Disability Services Australia's state branch will push to have appropriate housing for Tasmanians with a disability recognised in legislation.
The government has instigated a review of the 10-year-old Disability Services Act, having recently released a discussion paper to encourage feedback on the legislation.
Disability Services Australia state manager Alice Flockhart said the review provided an opportunity to examine gaps that had emerged between state and federally administer support services since the National Disability Insurance Scheme was introduced.
The scheme was introduced in 2013.
"Most people might assume that responsibility for all disability support now rests with the NDIS, but that isn't the case," Ms Flockhart said.
"Core supports like housing, health and access to transport remain the responsibility of the Tasmanian Government."

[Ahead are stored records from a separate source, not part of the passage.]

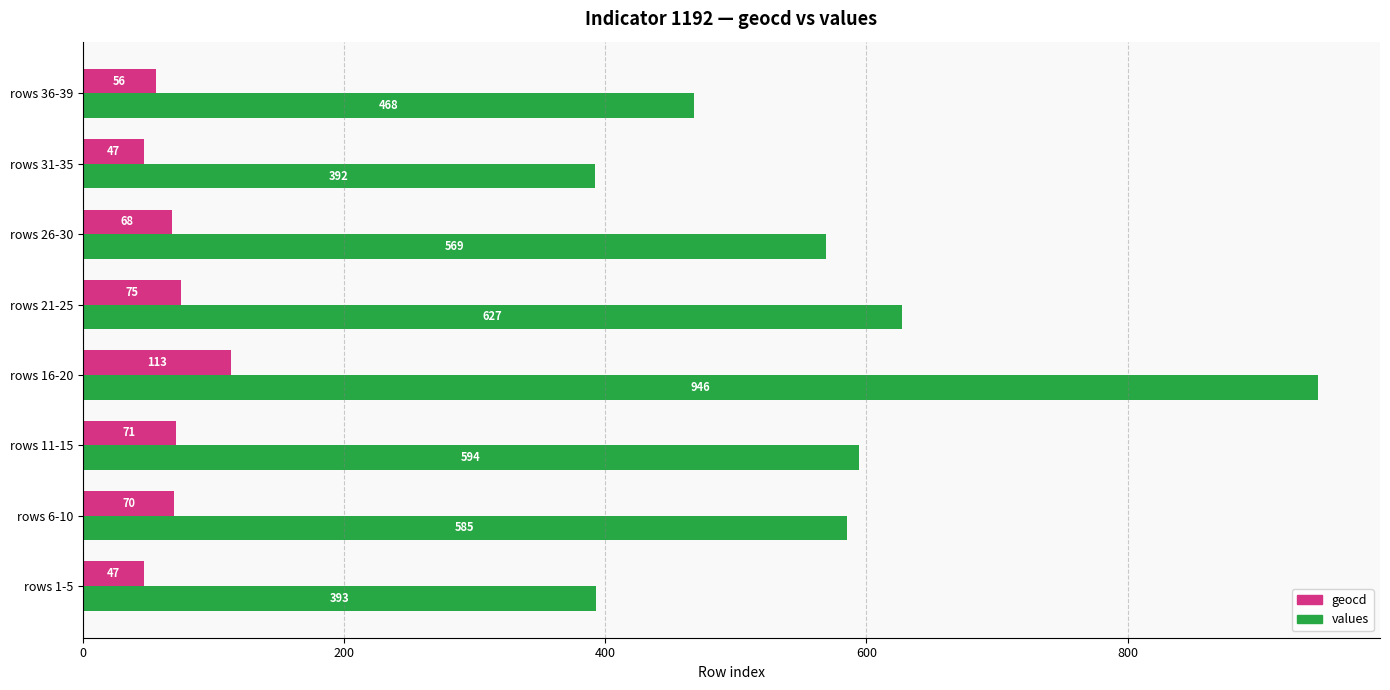

Which series has the largest total across all categories?

values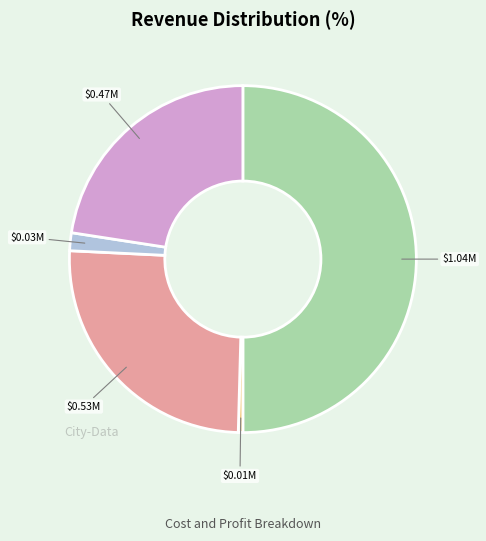

Count the number of slices in the pie.

5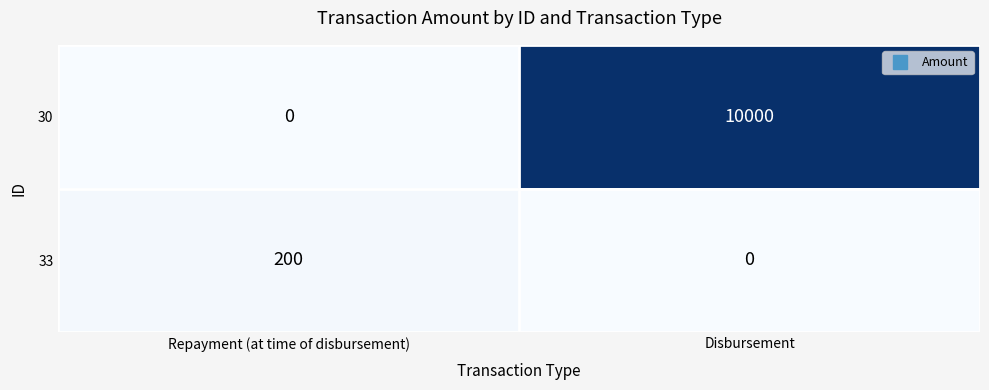

Count the number of categories in the chart.

2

She said a lack of appropriate housing was a significant issue for people with disability in Tasmania and the organisation would push for this to be examined in the review.
Ms Flockhart said people with complex health conditions might not have housing that meet their needs following discharge from hospital, for example.
"This can prevent them from being able to return home as they would like, in turn creating bed blockages," Ms Flockhart said.
Sufficient transport options that are accessible for people with disability is an issue across other states too, but in Tasmania, there is a real divide between metro and regional services. It is important, particularly in rural areas, that people with disability do not face further barriers to accessing their communities than already exist.
The discussion paper is on the Communities Tasmania website or can be obtained by calling 1800 432 211.
Submissions to the review close on December 15.